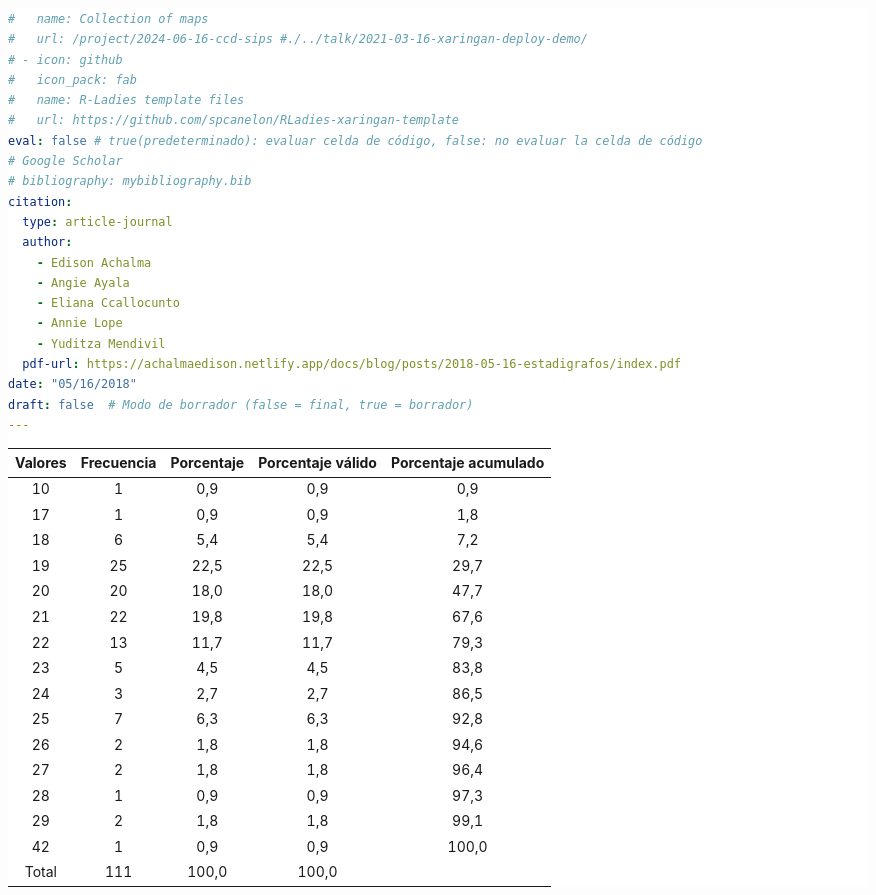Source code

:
 ```yaml
#   name: Collection of maps
#   url: /project/2024-06-16-ccd-sips #./../talk/2021-03-16-xaringan-deploy-demo/
# - icon: github
#   icon_pack: fab
#   name: R-Ladies template files
#   url: https://github.com/spcanelon/RLadies-xaringan-template
eval: false # true(predeterminado): evaluar celda de código, false: no evaluar la celda de código
# Google Scholar
# bibliography: mybibliography.bib
citation:
  type: article-journal
  author:
    - Edison Achalma
    - Angie Ayala
    - Eliana Ccallocunto 
    - Annie Lope
    - Yuditza Mendivil
  pdf-url: https://achalmaedison.netlify.app/docs/blog/posts/2018-05-16-estadigrafos/index.pdf
date: "05/16/2018"
draft: false  # Modo de borrador (false = final, true = borrador)
---
```











| Valores | Frecuencia | Porcentaje | Porcentaje válido | Porcentaje acumulado |
| :-----: | :--------: | :--------: | :---------------: | :------------------: |
|   10    |     1      |    0,9     |        0,9        |         0,9          |
|   17    |     1      |    0,9     |        0,9        |         1,8          |
|   18    |     6      |    5,4     |        5,4        |         7,2          |
|   19    |     25     |    22,5    |       22,5        |         29,7         |
|   20    |     20     |    18,0    |       18,0        |         47,7         |
|   21    |     22     |    19,8    |       19,8        |         67,6         |
|   22    |     13     |    11,7    |       11,7        |         79,3         |
|   23    |     5      |    4,5     |        4,5        |         83,8         |
|   24    |     3      |    2,7     |        2,7        |         86,5         |
|   25    |     7      |    6,3     |        6,3        |         92,8         |
|   26    |     2      |    1,8     |        1,8        |         94,6         |
|   27    |     2      |    1,8     |        1,8        |         96,4         |
|   28    |     1      |    0,9     |        0,9        |         97,3         |
|   29    |     2      |    1,8     |        1,8        |         99,1         |
|   42    |     1      |    0,9     |        0,9        |        100,0         |
|  Total  |    111     |   100,0    |       100,0       |                      |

**Work task:** For each line above that contains "https", make a copy.

**Output for this exercise:**
#   url: https://github.com/spcanelon/RLadies-xaringan-template
  pdf-url: https://achalmaedison.netlify.app/docs/blog/posts/2018-05-16-estadigrafos/index.pdf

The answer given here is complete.